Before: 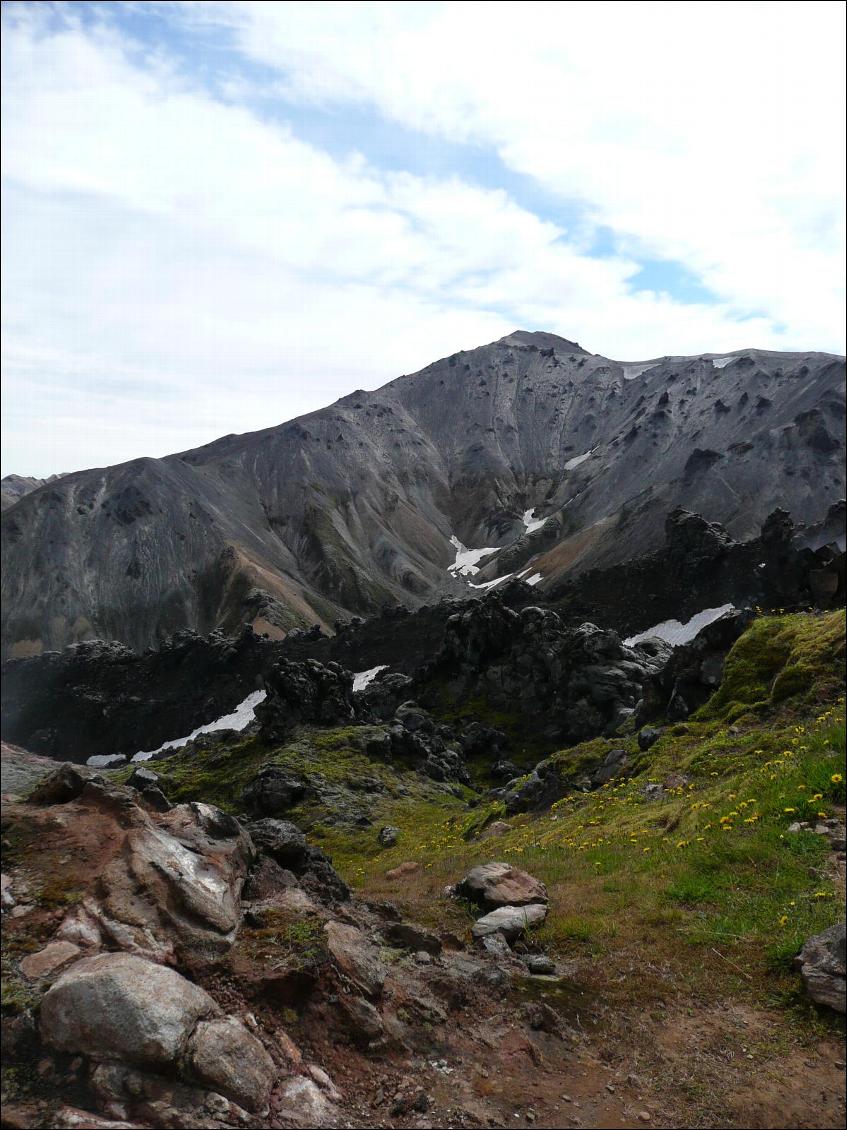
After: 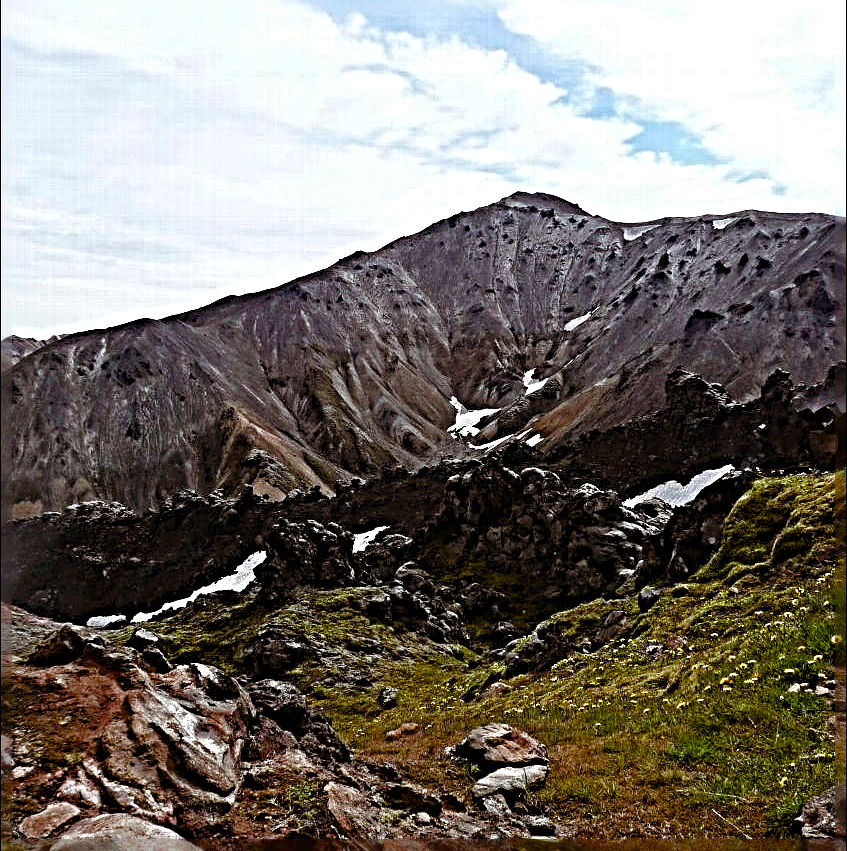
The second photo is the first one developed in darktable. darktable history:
crop and rotate: top 12.347%, bottom 12.321%
color balance rgb: shadows lift › chroma 9.873%, shadows lift › hue 44.42°, linear chroma grading › global chroma 22.492%, perceptual saturation grading › global saturation 20%, perceptual saturation grading › highlights -49.821%, perceptual saturation grading › shadows 25.56%
sharpen: radius 6.282, amount 1.817, threshold 0.072
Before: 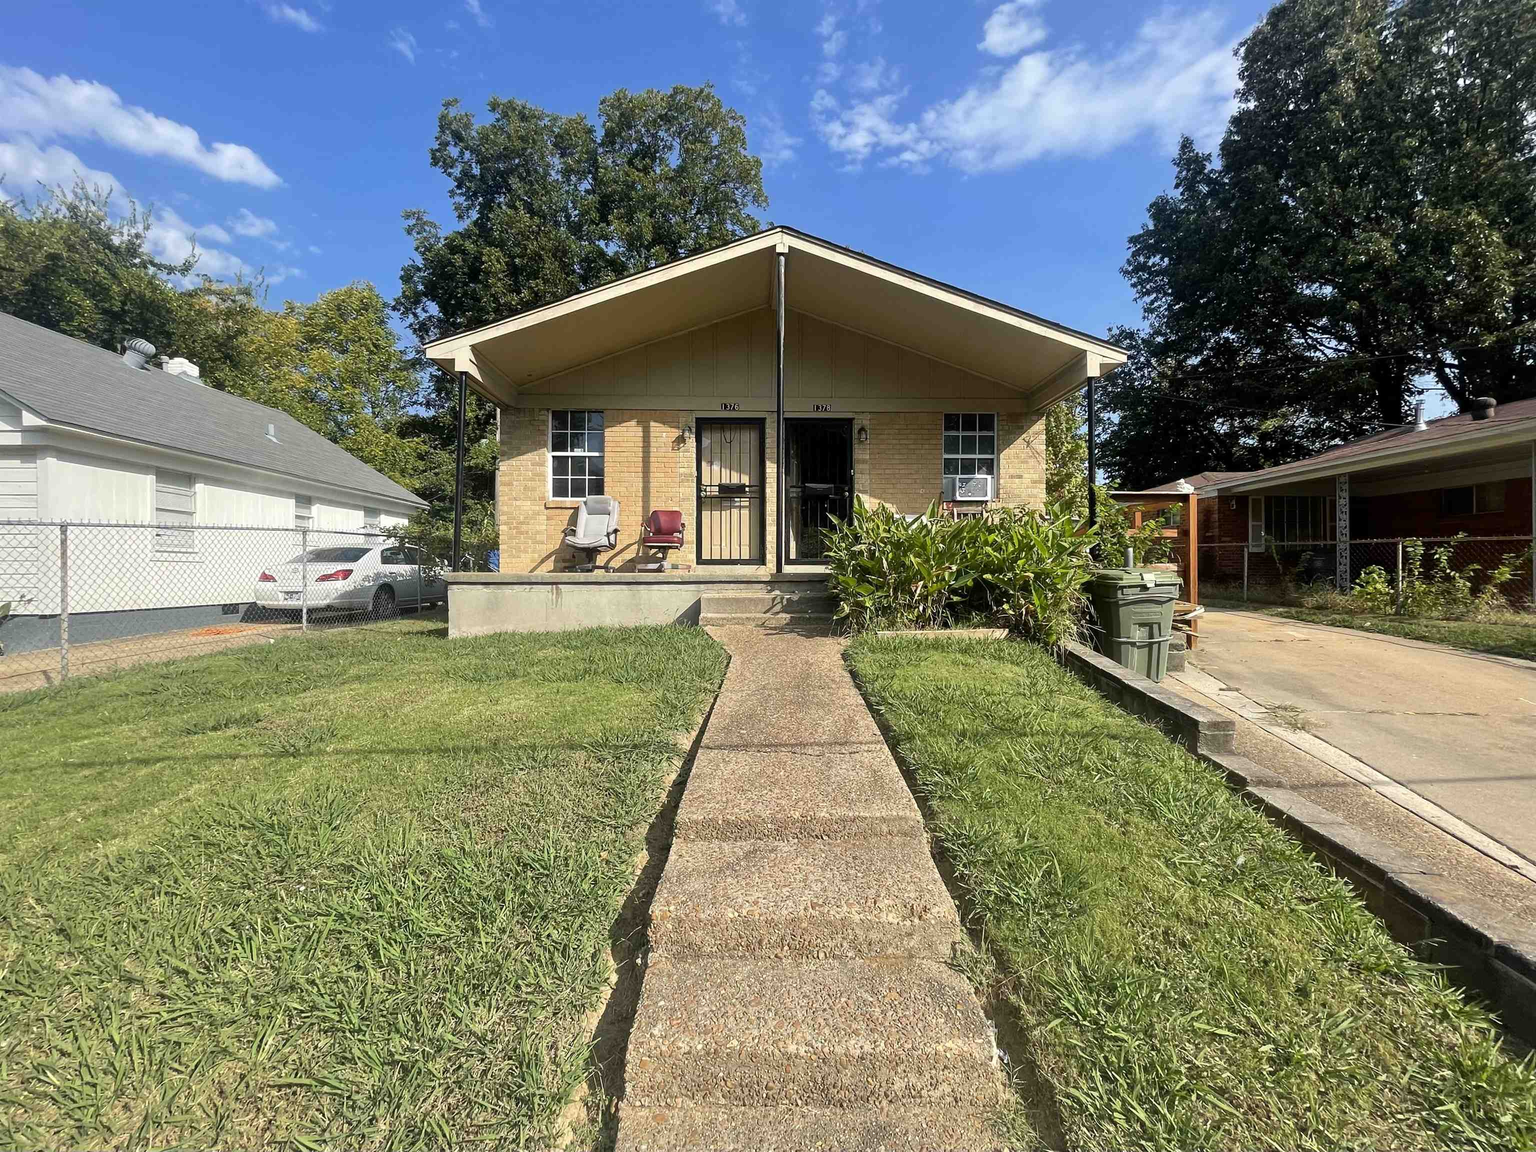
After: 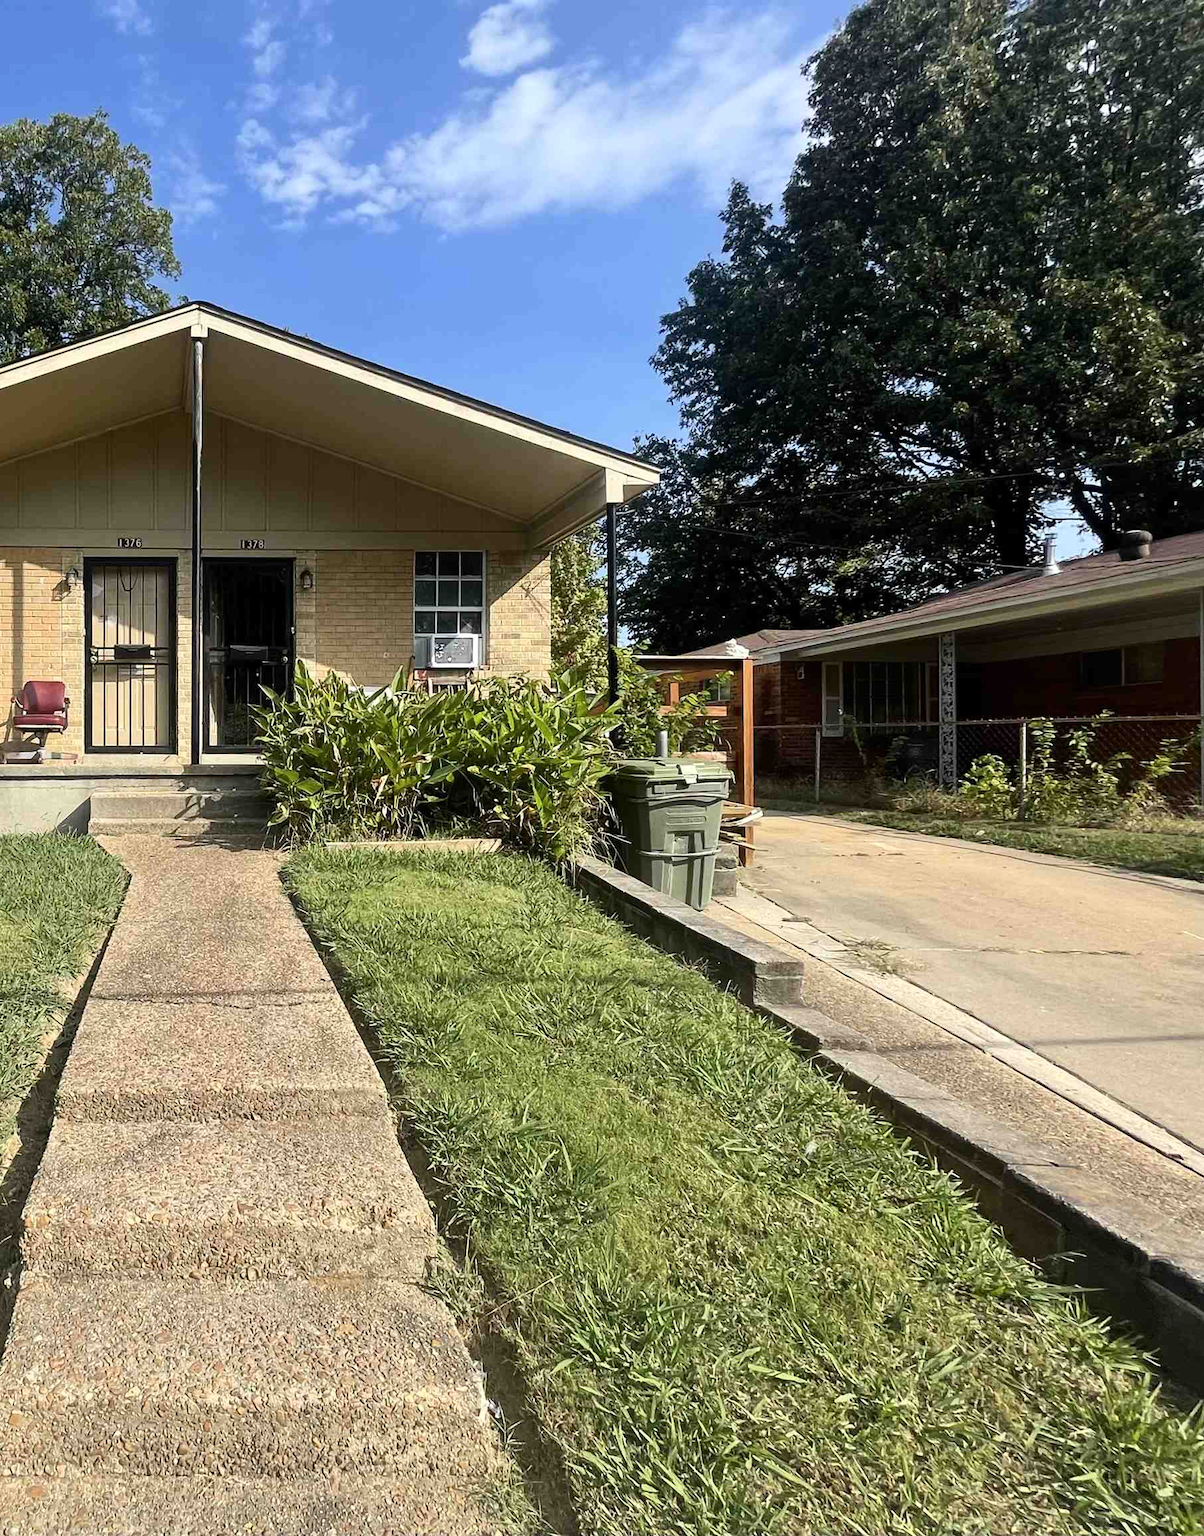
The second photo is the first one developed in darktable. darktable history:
contrast brightness saturation: contrast 0.146, brightness 0.048
crop: left 41.228%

● ● ● ● ● ● ●

Exercise objective:
Copy every line of text from the data above word for word, leaving the pictures out of your answer.

Problem solution:
Before: 
After: 
The second photo is the first one developed in darktable. darktable history:
crop and rotate: top 12.347%, bottom 12.321%
color balance rgb: shadows lift › chroma 9.873%, shadows lift › hue 44.42°, linear chroma grading › global chroma 22.492%, perceptual saturation grading › global saturation 20%, perceptual saturation grading › highlights -49.821%, perceptual saturation grading › shadows 25.56%
sharpen: radius 6.282, amount 1.817, threshold 0.072
Before: 
After: 
The second photo is the first one developed in darktable. darktable history:
contrast brightness saturation: contrast 0.146, brightness 0.048
crop: left 41.228%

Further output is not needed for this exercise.